* [Exercise objective] Read the entries below and pull out each line with the string "give".

* [Data to use]
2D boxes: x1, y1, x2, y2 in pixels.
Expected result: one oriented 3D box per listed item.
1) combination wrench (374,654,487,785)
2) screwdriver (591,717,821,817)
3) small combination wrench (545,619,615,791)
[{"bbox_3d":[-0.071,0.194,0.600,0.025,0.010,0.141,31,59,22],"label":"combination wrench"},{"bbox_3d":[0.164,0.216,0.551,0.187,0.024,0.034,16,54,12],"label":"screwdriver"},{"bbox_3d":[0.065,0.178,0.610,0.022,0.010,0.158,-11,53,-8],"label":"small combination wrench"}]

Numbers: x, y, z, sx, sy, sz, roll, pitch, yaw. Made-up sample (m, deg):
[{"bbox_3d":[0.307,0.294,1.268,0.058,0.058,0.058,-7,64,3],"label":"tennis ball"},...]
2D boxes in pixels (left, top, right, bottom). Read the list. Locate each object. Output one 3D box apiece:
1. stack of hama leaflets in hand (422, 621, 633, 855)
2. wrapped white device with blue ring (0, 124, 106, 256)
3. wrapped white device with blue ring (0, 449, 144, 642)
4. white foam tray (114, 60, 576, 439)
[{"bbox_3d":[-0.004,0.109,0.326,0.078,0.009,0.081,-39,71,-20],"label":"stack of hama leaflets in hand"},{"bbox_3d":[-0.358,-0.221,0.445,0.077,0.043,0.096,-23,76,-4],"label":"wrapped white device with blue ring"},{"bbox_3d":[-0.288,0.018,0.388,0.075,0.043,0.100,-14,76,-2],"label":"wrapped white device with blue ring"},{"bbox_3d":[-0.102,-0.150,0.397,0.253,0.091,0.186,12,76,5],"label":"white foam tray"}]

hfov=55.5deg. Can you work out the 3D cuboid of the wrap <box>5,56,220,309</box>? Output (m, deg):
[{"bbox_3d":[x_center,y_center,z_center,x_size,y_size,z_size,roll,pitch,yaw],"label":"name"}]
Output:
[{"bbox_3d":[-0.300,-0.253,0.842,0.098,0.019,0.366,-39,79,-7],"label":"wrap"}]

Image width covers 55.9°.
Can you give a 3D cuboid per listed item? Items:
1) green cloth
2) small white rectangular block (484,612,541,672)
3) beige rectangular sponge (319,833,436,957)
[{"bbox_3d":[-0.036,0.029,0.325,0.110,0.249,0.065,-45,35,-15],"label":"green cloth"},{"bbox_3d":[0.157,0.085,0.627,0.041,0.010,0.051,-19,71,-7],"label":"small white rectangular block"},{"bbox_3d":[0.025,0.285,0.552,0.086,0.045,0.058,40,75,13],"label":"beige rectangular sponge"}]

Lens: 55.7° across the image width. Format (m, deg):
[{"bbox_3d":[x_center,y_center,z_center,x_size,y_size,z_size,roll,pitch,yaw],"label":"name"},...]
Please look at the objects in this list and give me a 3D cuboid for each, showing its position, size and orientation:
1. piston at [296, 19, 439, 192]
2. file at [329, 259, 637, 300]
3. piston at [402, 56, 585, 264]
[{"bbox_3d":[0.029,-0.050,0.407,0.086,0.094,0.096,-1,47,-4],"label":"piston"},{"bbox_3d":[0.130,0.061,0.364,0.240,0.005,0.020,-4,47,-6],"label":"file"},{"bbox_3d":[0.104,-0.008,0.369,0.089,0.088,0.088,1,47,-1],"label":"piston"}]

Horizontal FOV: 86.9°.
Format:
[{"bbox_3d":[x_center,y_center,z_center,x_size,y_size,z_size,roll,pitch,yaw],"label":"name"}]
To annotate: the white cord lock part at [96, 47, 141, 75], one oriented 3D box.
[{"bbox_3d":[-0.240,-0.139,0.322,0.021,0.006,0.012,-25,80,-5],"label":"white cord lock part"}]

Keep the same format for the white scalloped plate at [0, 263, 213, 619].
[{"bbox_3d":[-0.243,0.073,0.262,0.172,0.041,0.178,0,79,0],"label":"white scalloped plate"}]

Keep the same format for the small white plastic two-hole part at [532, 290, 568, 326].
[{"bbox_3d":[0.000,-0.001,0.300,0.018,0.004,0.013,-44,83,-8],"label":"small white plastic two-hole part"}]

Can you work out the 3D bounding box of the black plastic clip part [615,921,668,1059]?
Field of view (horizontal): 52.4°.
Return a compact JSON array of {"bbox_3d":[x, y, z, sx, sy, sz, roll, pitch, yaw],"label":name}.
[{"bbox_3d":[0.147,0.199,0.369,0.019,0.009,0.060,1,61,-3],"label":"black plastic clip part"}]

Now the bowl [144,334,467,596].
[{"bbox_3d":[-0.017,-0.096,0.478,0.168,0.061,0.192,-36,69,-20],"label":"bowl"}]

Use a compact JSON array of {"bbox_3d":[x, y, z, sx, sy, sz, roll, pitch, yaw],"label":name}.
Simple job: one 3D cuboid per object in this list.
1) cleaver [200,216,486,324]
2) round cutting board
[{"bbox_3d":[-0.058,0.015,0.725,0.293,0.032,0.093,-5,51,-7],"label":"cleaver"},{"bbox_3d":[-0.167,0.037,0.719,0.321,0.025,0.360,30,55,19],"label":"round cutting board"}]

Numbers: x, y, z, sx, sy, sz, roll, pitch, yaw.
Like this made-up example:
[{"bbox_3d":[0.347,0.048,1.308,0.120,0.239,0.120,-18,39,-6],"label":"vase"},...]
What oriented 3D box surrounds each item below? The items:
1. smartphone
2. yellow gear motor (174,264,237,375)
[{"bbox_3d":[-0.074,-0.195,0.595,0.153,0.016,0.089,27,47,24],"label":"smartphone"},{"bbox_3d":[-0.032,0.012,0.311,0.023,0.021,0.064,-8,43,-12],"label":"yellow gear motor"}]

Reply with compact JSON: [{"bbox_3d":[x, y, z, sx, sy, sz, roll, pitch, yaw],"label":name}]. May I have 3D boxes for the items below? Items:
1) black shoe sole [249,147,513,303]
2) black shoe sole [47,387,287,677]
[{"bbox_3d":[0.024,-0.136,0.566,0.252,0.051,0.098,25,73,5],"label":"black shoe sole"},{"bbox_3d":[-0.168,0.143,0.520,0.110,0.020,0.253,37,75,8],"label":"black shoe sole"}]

* [Solved exercise]
Can you give a 3D cuboid per listed item? Items:
Please look at the objects in this list and give me a 3D cuboid for each, showing its position, size and orientation:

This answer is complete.